→ EXERCISE GOAL
Strip the pictures, then copy the remaining data exactly as it stands.

==================================================

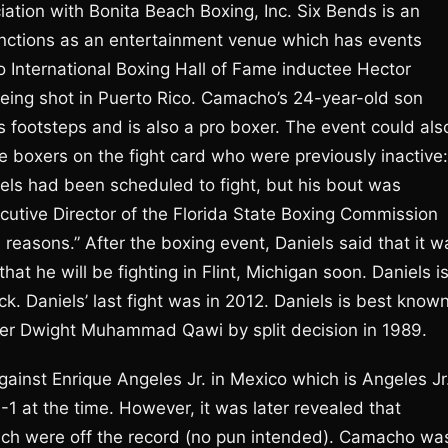
tion with Bonita Beach Boxing, Inc. Six Bends is an
unctions as an entertainment venue which has events
o International Boxing Hall of Fame inductee Hector
ing shot in Puerto Rico. Camacho’s 24-year-old son
’s footsteps and is also a pro boxer. The event could als
e boxers on the fight card who were previously inactive:
els had been scheduled to fight, but his bout was
ecutive Director of the Florida State Boxing Commission
reasons.” After the boxing event, Daniels said that it w
at he will be fighting in Flint, Michigan soon. Daniels i
 Daniels’ last fight was in 2012. Daniels is best know
over Dwight Muhammad Qawi by split decision in 1989.
inst Enrique Angeles Jr. in Mexico which is Angeles Jr.
1-1 at the time. However, it was later revealed that
hich were off the record (no pun intended). Camacho wa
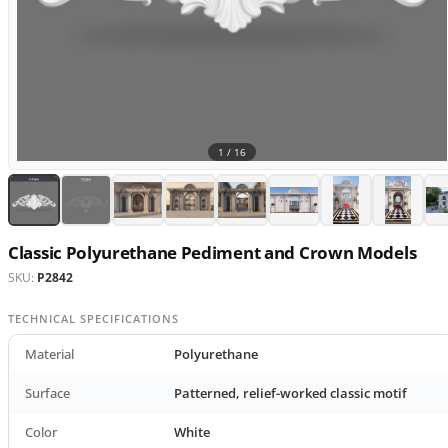
1 /
16
Classic Polyurethane Pediment and Crown Models
SKU:
P2842
TECHNICAL SPECIFICATIONS
Material
Polyurethane
Surface
Patterned, relief-worked classic motif
Color
White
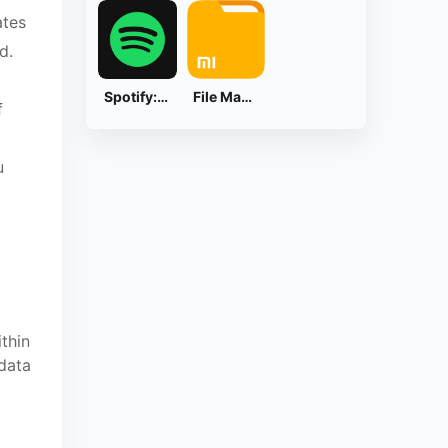
ates
d.
Spotify: Music and Podcasts
File Manager
f
u
thin
 data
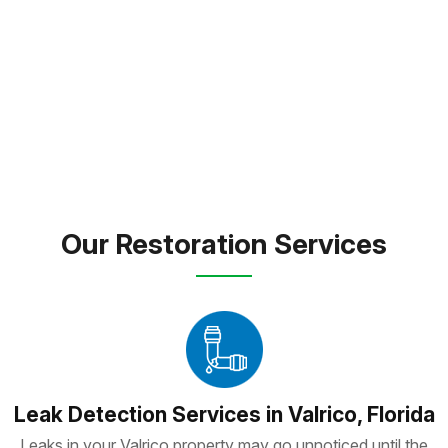
expert care and dependable solutions to every
property we touch.
FREE INSPECTION
TEXT PICTURE OF DAMAGE
(813) 934-1911
Our Restoration Services
Leak Detection Services in Valrico, Florida
Leaks in your Valrico property may go unnoticed until the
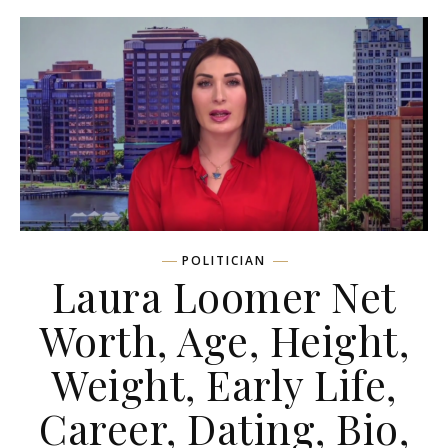
POLITICIAN
Laura Loomer Net
Worth, Age, Height,
Weight, Early Life,
Career, Dating, Bio,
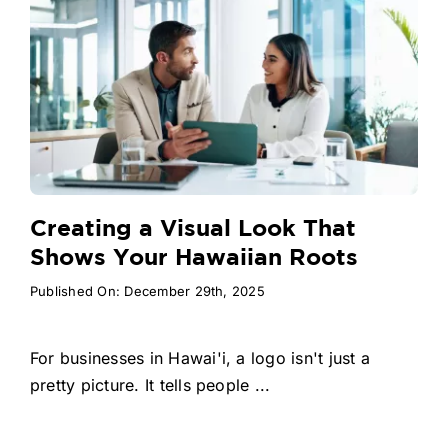
Creating a Visual Look That
Shows Your Hawaiian Roots
Published On: December 29th, 2025
For businesses in Hawai'i, a logo isn't just a
pretty picture. It tells people ...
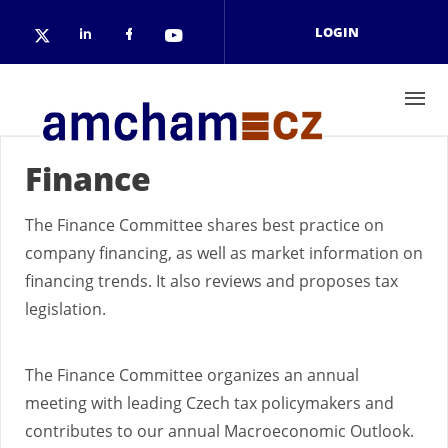
Skip to main content
LOGIN
Check our social media on linkedin
Check our social media on face
Check our social media on 
Check our social media on twitter (open
Finance
The Finance Committee shares best practice on
company financing, as well as market information on
financing trends. It also reviews and proposes tax
legislation.
The Finance Committee organizes an annual
meeting with leading Czech tax policymakers and
contributes to our annual Macroeconomic Outlook.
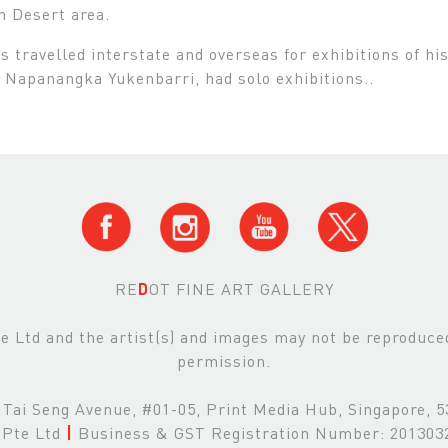
n Desert area.
s travelled interstate and overseas for exhibitions of hi
 Napanangka Yukenbarri, had solo exhibitions..
RE
D
OT FINE ART GALLERY
Ltd and the artist(s) and images may not be reproduced 
permission.
Tai Seng Avenue, #01-05, Print Media Hub, Singapore, 
Pte Ltd
|
Business & GST Registration Number: 20130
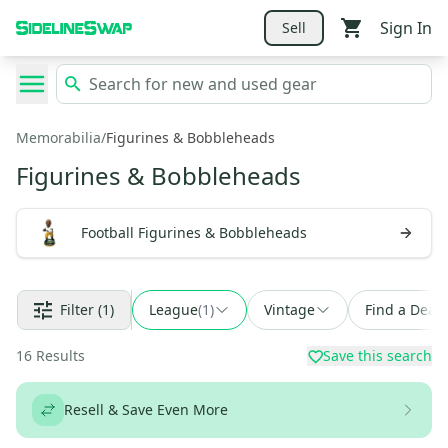
Sign In
Sell
Memorabilia
/
Figurines & Bobbleheads
Figurines & Bobbleheads
Football Figurines & Bobbleheads
Filter
(1)
League
(
1
)
Vintage
Find a Deal
16
Results
Save this search
Resell & Save Even More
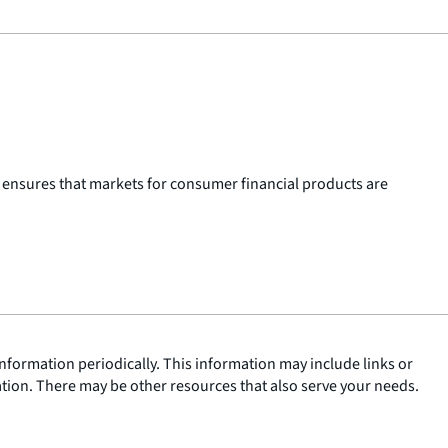
 ensures that markets for consumer financial products are
nformation periodically. This information may include links or
ation. There may be other resources that also serve your needs.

==================================================

→ ANSWER SECTION
tion with Bonita Beach Boxing, Inc. Six Bends is an
unctions as an entertainment venue which has events
o International Boxing Hall of Fame inductee Hector
ing shot in Puerto Rico. Camacho’s 24-year-old son
’s footsteps and is also a pro boxer. The event could als
e boxers on the fight card who were previously inactive:
els had been scheduled to fight, but his bout was
ecutive Director of the Florida State Boxing Commission
reasons.” After the boxing event, Daniels said that it w
at he will be fighting in Flint, Michigan soon. Daniels i
 Daniels’ last fight was in 2012. Daniels is best know
over Dwight Muhammad Qawi by split decision in 1989.
inst Enrique Angeles Jr. in Mexico which is Angeles Jr.
1-1 at the time. However, it was later revealed that
hich were off the record (no pun intended). Camacho wa
1 /
16
Classic Polyurethane Pediment and Crown Models
SKU:
P2842
TECHNICAL SPECIFICATIONS
Material
Polyurethane
Surface
Patterned, relief-worked classic motif
Color
White
ates
d.
Spotify: Music and Podcasts
File Manager
f
u
thin
 data
expert care and dependable solutions to every
property we touch.
FREE INSPECTION
TEXT PICTURE OF DAMAGE
(813) 934-1911
Our Restoration Services
Leak Detection Services in Valrico, Florida
Leaks in your Valrico property may go unnoticed until the
POLITICIAN
Laura Loomer Net
Worth, Age, Height,
Weight, Early Life,
Career, Dating, Bio,
Creating a Visual Look That
Shows Your Hawaiian Roots
Published On: December 29th, 2025
For businesses in Hawai'i, a logo isn't just a
pretty picture. It tells people ...
Skip to main content
LOGIN
Check our social media on linkedin
Check our social media on face
Check our social media on 
Check our social media on twitter (open
Finance
The Finance Committee shares best practice on
company financing, as well as market information on
financing trends. It also reviews and proposes tax
legislation.
The Finance Committee organizes an annual
meeting with leading Czech tax policymakers and
contributes to our annual Macroeconomic Outlook.
n Desert area.
s travelled interstate and overseas for exhibitions of hi
 Napanangka Yukenbarri, had solo exhibitions..
RE
D
OT FINE ART GALLERY
Ltd and the artist(s) and images may not be reproduced 
permission.
Tai Seng Avenue, #01-05, Print Media Hub, Singapore, 
Pte Ltd
|
Business & GST Registration Number: 20130
Sign In
Sell
Memorabilia
/
Figurines & Bobbleheads
Figurines & Bobbleheads
Football Figurines & Bobbleheads
Filter
(1)
League
(
1
)
Vintage
Find a Deal
16
Results
Save this search
Resell & Save Even More
 ensures that markets for consumer financial products are
nformation periodically. This information may include links or
ation. There may be other resources that also serve your needs.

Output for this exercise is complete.